Femoral artery cannulation for venoarterial extracorporeal membrane oxygenation (ECMO) can be associated with ischemic and neurologic complications. The subclavian artery offers an alternative cannulation site, which is helpful in patients with peripheral vascular disease, in those who have sustained pelvic trauma, or when ambulation is anticipated. This is a single-institution review of 20 adults who were placed on venoarterial ECMO using subclavian arterial cannulation over a 2 year period. Technical success with subclavian venoarterial ECMO was 100%. Median ECMO time was 168 hours (2.4-720 hours). Sufficient flows (median 4.24 L/min), oxygenation (median postcannulation PaO2 315 mm Hg), and ventricular unloading confirmed with intraoperative transesophageal echocardiogram were achieved in all patients. Seventy-five percent of patients were decannulated, 50% were extubated, and 45% were discharged. Seven patients (35%) had an entirely upper body ECMO configuration with the internal jugular vein serving as the venous drainage site. Complications included arterial cannula site hematoma and infection, as well as ipsilateral arm swelling. Each required conversion to femoral artery cannulation.
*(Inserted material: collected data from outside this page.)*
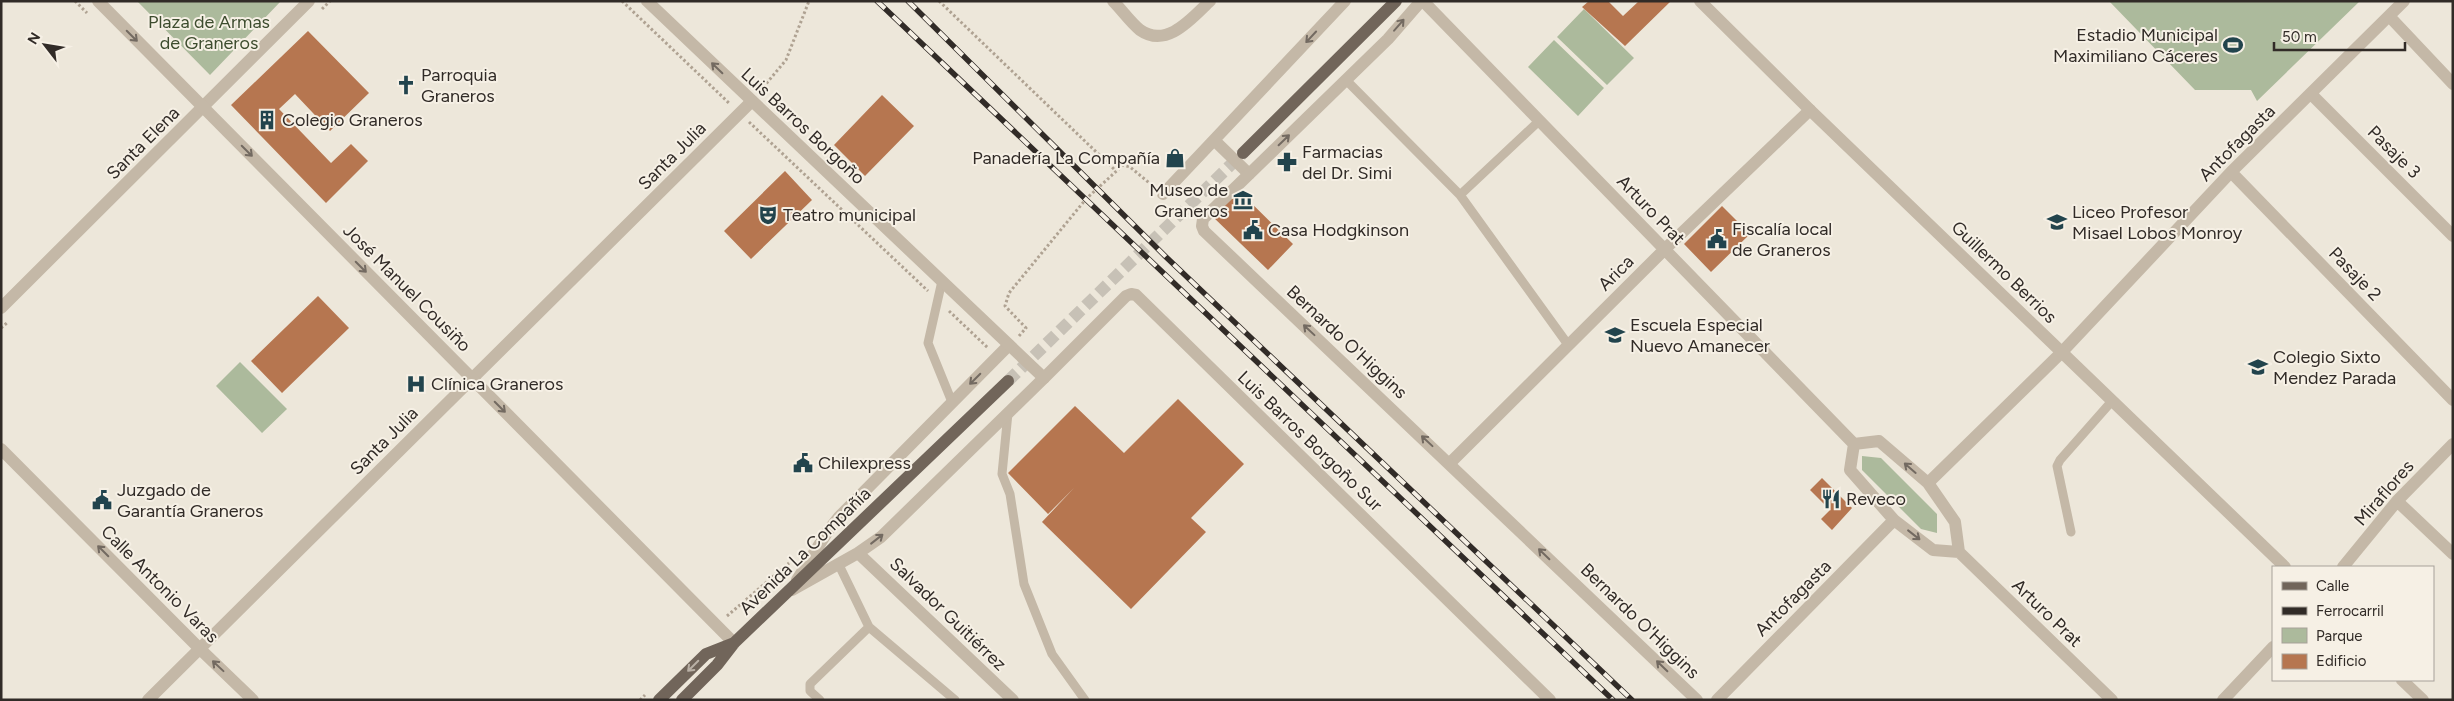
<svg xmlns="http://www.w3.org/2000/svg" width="2454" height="701" viewBox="0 0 2454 701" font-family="Figtree,sans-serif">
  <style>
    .green { fill: #acba9c }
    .building { fill: #b67650 }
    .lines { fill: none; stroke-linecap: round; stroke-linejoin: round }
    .primary-tunnel { stroke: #c7c1b6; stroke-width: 12; stroke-dasharray: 12 6; stroke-linecap: butt }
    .path { stroke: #afa292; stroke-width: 3; stroke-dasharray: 2.5 2.5; stroke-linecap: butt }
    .service { stroke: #c4b8a7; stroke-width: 9 }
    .minor { stroke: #c4b8a7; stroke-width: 12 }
    .tertiary { stroke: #c4b8a7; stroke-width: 12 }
    .primary { stroke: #71655a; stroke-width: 12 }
    .rail-casing { stroke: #312b27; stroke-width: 5.5 }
    .rail { stroke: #f6f0e5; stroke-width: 4; stroke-dasharray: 11; stroke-linecap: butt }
    .oneway { stroke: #736a61 }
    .oneway2 { stroke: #bab1a6 }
    .labels { text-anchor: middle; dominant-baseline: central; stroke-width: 4; stroke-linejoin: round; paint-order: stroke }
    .park-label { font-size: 18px; fill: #3d4c2e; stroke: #f6f0e5 }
    .poi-label { font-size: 18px; fill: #312b27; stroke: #f6f0e5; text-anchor: start }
    .street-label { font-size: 18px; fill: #312b27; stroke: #f6f0e5 }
  </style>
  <rect width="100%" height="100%" fill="#ede7da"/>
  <path class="green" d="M 137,1 L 281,1 L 210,75 Z
    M 2109,1 L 2360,1 L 2257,101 L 2251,90 L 2195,90 Z
    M 1584,9 L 1634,58 L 1607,85 L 1557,37 Z
    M 1554,40 L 1604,88 L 1578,116 L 1528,67 Z
    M 240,362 L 287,409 L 262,433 L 216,386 Z
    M 1862,456 L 1881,458 L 1937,514 L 1937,533 L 1921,529 L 1862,470 Z"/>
  <path class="building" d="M 1589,1 L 1608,1 L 1623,16 L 1639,1 L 1671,1 L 1625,46 L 1582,7 Z
    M 308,31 L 369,93 L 330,131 L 295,94 L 279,109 L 331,163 L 351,144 L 368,161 L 326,203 L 231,105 Z
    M 882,95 L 914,126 L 865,176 L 834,145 Z
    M 785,171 L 812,200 L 751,259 L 724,231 Z
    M 1238,190 L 1293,244 L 1268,270 L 1212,216 Z
    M 1722,206 L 1750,234 L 1711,272 L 1684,244 Z
    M 318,296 L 349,328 L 282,393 L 251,361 Z
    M 1178,399 L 1244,464 L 1191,518 L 1206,532 L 1131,609 L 1042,522 L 1074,488 L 1048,514 L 1008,473 L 1075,406 L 1124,453 Z
    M 1822,478 L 1852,508 L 1832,530 L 1821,519 L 1830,510 L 1810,490 Z"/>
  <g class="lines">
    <path class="primary-tunnel" d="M 1008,381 L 1243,153"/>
    <path class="path" d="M 75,1 L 87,13
      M 622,1 L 730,104
      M 939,1 L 1115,170
      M 322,9 L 330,1
      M 760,91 L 786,60 L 809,1
      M 749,122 L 928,291
      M 949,311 L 988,348
      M 1,328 L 8,322
      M 1019,336 L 1026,328 L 1005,306 L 1009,293 L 1086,199 L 1123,165 L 1130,167 L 1153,186
      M 727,616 L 789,563
      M 640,700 L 645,695"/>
    <path class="service" d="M 1346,80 L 1460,195 L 1569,346
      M 1460,195 L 1539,121
      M 942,281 L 928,343 L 952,402
      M 1008,413 L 1002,474 L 1010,494 L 1024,584 L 1052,654 L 1085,700
      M 2071,532 L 2057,466 L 2060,460 L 2112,401
      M 839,565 L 869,627 L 955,700
      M 820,700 L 810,691 L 810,684 L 869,627"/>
    <path class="minor" d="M 1113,1 C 1122,10 1130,22 1140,30 C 1167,49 1192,18 1210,1
      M 1423,1 L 1854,444
      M 2389,16 L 2453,84
      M 2311,94 L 2453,236
      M 1214,140 L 1249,174
      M 2231,172 L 2453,400
      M 1163,194 L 1345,1
      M 1,308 L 309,1
      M 1854,444 L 1850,470 L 1894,520 L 1933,550 L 1959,552 L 2112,700
      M 1854,444 L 1879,441 L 1928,483 L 1955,522 L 1959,552
      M 1,449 L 200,649 L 253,700
      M 1450,463 L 1665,249 L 1810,110
      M 1928,483 L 2062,352 L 2231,172 L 2404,1
      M 2397,501 L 2453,554
      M 858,553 L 1013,700
      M 2343,567 L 2397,501 L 2453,444
      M 797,580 L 828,531 L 839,517 L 1009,345
      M 792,590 L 858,553 L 881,537 L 1044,378
      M 148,700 L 752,101
      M 1717,700 L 1894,520
      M 2223,700 L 2273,647"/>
    <path class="tertiary" d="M 98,1 L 734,643
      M 647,1 L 1044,378 L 1126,296 L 1131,294 L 1136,295 L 1550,700
      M 1421,1 L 1388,39 L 1203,219 L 1202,226 L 1204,231 L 1697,700
      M 1700,1 L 1810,110 L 2285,567
      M 2402,680 L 2423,700"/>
    <path class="primary" d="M 1243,153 L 1396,1
      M 659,700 L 706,654 L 734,643
      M 682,700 L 717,665 L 734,643 L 1008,381"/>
    <defs>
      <path id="rail" d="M 877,1 L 1613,700
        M 908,1 L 1166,257 L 1632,700"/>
    </defs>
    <use href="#rail" class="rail-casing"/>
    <use href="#rail" class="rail"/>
  </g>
  <defs><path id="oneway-shaft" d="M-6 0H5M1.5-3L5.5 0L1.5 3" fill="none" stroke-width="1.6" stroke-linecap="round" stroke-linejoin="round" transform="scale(1.25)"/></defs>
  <g class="oneway">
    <use href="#oneway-shaft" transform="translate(1399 25) rotate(-49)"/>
    <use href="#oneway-shaft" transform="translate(132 36) rotate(45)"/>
    <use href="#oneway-shaft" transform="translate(1311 37) rotate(133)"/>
    <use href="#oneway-shaft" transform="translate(717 68) rotate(-136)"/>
    <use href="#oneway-shaft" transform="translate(1284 140) rotate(-44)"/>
    <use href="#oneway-shaft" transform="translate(247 151) rotate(45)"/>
    <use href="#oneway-shaft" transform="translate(361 267) rotate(45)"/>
    <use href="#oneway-shaft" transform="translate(1309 330) rotate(-137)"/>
    <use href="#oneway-shaft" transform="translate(975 379) rotate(135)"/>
    <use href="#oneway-shaft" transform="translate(500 407) rotate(45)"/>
    <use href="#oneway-shaft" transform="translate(1427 441) rotate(-137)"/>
    <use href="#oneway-shaft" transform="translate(1910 468) rotate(-139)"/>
    <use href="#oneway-shaft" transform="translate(1914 535) rotate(38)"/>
    <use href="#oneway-shaft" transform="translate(877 539) rotate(-38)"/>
    <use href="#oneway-shaft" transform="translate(103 551) rotate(-135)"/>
    <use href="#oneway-shaft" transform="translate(1544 554) rotate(-136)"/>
    <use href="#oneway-shaft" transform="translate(218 666) rotate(-137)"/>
    <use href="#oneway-shaft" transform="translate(1662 666) rotate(-136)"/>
  </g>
  <use class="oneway2" href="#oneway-shaft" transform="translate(693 666) rotate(135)"/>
  <defs>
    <symbol id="stadium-bare" viewBox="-9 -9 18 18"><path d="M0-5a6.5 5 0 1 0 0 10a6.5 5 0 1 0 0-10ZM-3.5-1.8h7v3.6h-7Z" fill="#22444d" stroke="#f6f0e5" stroke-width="2.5" paint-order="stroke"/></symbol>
    <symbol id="church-bare" viewBox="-9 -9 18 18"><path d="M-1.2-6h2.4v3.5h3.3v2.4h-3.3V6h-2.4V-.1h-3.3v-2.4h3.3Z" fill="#22444d" stroke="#f6f0e5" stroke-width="2.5" paint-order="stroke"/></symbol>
    <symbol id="building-bare" viewBox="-9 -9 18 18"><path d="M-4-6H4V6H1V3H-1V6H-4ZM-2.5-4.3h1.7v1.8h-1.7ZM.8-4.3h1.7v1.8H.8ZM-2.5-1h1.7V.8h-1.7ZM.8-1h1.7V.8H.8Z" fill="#22444d" stroke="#f6f0e5" stroke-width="2.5" paint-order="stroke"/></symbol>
    <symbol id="shop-bare" viewBox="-9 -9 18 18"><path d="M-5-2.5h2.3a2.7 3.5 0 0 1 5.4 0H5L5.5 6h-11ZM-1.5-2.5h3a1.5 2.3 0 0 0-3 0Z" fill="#22444d" stroke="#f6f0e5" stroke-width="2.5" paint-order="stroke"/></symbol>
    <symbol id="pharmacy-bare" viewBox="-9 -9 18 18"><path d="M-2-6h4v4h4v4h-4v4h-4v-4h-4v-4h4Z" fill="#22444d" stroke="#f6f0e5" stroke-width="2.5" paint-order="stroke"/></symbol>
    <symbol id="museum-bare" viewBox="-9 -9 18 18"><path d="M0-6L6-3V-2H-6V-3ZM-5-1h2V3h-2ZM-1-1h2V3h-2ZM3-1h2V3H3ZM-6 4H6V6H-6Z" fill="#22444d" stroke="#f6f0e5" stroke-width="2.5" paint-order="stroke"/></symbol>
    <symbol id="theatre-bare" viewBox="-9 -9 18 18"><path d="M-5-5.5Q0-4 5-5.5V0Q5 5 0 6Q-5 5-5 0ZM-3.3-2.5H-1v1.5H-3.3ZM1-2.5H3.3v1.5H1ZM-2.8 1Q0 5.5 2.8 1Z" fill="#22444d" stroke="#f6f0e5" stroke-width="2.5" paint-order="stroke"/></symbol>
    <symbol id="school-bare" viewBox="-9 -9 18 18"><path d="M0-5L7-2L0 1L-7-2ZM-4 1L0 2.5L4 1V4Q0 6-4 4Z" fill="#22444d" stroke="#f6f0e5" stroke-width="2.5" paint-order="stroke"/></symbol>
    <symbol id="civic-bare" viewBox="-9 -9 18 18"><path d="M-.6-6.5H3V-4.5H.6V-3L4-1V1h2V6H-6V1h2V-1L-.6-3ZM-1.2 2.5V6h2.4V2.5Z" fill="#22444d" stroke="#f6f0e5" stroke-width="2.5" paint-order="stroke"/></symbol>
    <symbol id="hospital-bare" viewBox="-9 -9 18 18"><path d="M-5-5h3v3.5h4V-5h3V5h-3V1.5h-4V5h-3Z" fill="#22444d" stroke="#f6f0e5" stroke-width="2.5" paint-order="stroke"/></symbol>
    <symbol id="restaurant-bare" viewBox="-9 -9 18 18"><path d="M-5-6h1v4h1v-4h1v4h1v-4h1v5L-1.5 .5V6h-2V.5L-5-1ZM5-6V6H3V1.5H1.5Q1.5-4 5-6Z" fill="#22444d" stroke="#f6f0e5" stroke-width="2.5" paint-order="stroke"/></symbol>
  </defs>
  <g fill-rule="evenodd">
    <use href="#stadium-bare" x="2219" y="31" width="28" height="28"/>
    <use href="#church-bare" x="392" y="71" width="28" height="28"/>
    <use href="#building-bare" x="253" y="106" width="28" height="28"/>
    <use href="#shop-bare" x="1161" y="144" width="28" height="28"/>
    <use href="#pharmacy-bare" x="1273" y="148" width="28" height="28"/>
    <use href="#museum-bare" x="1229" y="186" width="28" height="28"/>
    <use href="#theatre-bare" x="754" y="201" width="28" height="28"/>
    <use href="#school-bare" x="2043" y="208" width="28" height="28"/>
    <use href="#civic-bare" x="1239" y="216" width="28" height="28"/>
    <use href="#civic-bare" x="1703" y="225" width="28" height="28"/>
    <use href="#school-bare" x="1601" y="321" width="28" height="28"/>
    <use href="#school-bare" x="2244" y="353" width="28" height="28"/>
    <use href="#hospital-bare" x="402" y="370" width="28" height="28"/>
    <use href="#civic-bare" x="789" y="449" width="28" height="28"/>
    <use href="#restaurant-bare" x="1817" y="485" width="28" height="28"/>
    <use href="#civic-bare" x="88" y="486" width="28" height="28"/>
  </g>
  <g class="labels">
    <g class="park-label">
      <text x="209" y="22">Plaza de Armas<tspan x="209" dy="21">de Graneros</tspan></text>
    </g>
    <g class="poi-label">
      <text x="2218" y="35" text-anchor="end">Estadio Municipal<tspan x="2218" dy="21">Maximiliano Cáceres</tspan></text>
      <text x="421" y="75">Parroquia<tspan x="421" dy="21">Graneros</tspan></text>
      <text x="282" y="120">Colegio Graneros</text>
      <text x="1302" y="152">Farmacias<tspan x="1302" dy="21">del Dr. Simi</tspan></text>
      <text x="1160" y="158" text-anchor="end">Panadería La Compañía</text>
      <text x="1228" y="190" text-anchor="end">Museo de<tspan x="1228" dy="21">Graneros</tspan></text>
      <text x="2072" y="212">Liceo Profesor<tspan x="2072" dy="21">Misael Lobos Monroy</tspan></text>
      <text x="783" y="215">Teatro municipal</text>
      <text x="1732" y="229">Fiscalía local<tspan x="1732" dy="21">de Graneros</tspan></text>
      <text x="1268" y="230">Casa Hodgkinson</text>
      <text x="1630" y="325">Escuela Especial<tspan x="1630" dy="21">Nuevo Amanecer</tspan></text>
      <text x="2273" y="357">Colegio Sixto<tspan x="2273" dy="21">Mendez Parada</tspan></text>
      <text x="431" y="384">Clínica Graneros</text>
      <text x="818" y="463">Chilexpress</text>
      <text x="117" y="490">Juzgado de<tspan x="117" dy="21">Garantía Graneros</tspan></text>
      <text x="1846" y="499">Reveco</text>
    </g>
    <g class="street-label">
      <text transform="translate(803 126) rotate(43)">Luis Barros Borgoño</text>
      <text transform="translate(143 143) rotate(-45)">Santa Elena</text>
      <text transform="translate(2237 143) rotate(-45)">Antofagasta</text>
      <text transform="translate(2394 152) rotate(45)">Pasaje 3</text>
      <text transform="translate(672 156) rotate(-45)">Santa Julia</text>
      <text transform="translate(1651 210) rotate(46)">Arturo Prat</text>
      <text transform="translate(2004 272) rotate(44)">Guillermo Berrios</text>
      <text transform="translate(1616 273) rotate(-45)">Arica</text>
      <text transform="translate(2355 274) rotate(46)">Pasaje 2</text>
      <text transform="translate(407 288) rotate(45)">José Manuel Cousiño</text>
      <text transform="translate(1347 342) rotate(43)">Bernardo O'Higgins</text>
      <text transform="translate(384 441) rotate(-45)">Santa Julia</text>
      <text transform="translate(1310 441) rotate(44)">Luis Barros Borgoño Sur</text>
      <text transform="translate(2384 493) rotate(-49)">Miraflores</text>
      <text transform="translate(805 551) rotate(-44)">Avenida La Compañía</text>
      <text transform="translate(160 584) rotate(45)">Calle Antonio Varas</text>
      <text transform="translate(1793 598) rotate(-45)">Antofagasta</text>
      <text transform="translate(2047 613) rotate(44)">Arturo Prat</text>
      <text transform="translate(948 614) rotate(44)">Salvador Guitiérrez</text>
      <text transform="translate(1640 621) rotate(44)">Bernardo O'Higgins</text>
    </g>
  </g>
  <rect width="2454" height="701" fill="none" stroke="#312b27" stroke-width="5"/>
  <rect x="2272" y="566" width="162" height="115" fill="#f6f0e5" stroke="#a7a199"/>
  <rect x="2282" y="582" width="25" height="8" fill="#71655a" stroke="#a7a199"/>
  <text x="2316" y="591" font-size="15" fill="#312b27">Calle</text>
  <rect x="2282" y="607" width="25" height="8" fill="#312b27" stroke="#a7a199"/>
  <text x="2316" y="616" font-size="15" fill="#312b27">Ferrocarril</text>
  <rect x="2282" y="628" width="25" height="15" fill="#acba9c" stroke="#a7a199"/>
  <text x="2316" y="641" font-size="15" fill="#312b27">Parque</text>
  <rect x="2282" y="654" width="25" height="15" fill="#b67650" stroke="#a7a199"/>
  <text x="2316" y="666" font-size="15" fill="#312b27">Edificio</text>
  <g transform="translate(45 45) rotate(301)" stroke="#f6f0e5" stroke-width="4" paint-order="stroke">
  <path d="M0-4L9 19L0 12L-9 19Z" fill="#312b27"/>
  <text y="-8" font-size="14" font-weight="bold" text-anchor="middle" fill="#312b27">N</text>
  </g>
  <path d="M2274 42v8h131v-8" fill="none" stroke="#312b27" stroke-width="2.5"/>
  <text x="2282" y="42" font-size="15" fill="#312b27" stroke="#f6f0e5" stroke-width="4" paint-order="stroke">50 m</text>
</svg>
There were no ischemic or neurologic complications. Patients with acute cardiopulmonary failure can safely be placed on subclavian venoarterial ECMO for prolonged periods with full flows, adequate oxygenation, and sufficient ventricular unloading.

摘要

股动脉插管进行动静脉体外膜肺氧合(ECMO)可能与缺血和神经并发症有关。锁骨下动脉提供了另一种插管部位,在周围血管疾病患者、骨盆创伤患者或预计需要活动时,这是有帮助的。这是一家机构对 20 名成年人的回顾性研究,他们在 2 年内接受了锁骨下动脉插管的动静脉 ECMO。锁骨下动静脉 ECMO 的技术成功率为 100%。中位 ECMO 时间为 168 小时(2.4-720 小时)。所有患者均实现了足够的流量(中位 4.24 L/min)、氧合(中位插管后 PaO2 为 315mmHg)和术中经食管超声心动图确认的心室卸载。75%的患者拔管,50%的患者拔管,45%的患者出院。7 名患者(35%)采用完全上半身 ECMO 配置,颈内静脉作为静脉引流部位。并发症包括动脉插管部位血肿和感染,以及同侧手臂肿胀。每个都需要转换为股动脉插管。没有缺血或神经并发症。急性心肺衰竭患者可以安全地接受锁骨下动静脉 ECMO 长时间治疗,以获得充分的流量、足够的氧合和充分的心室卸载。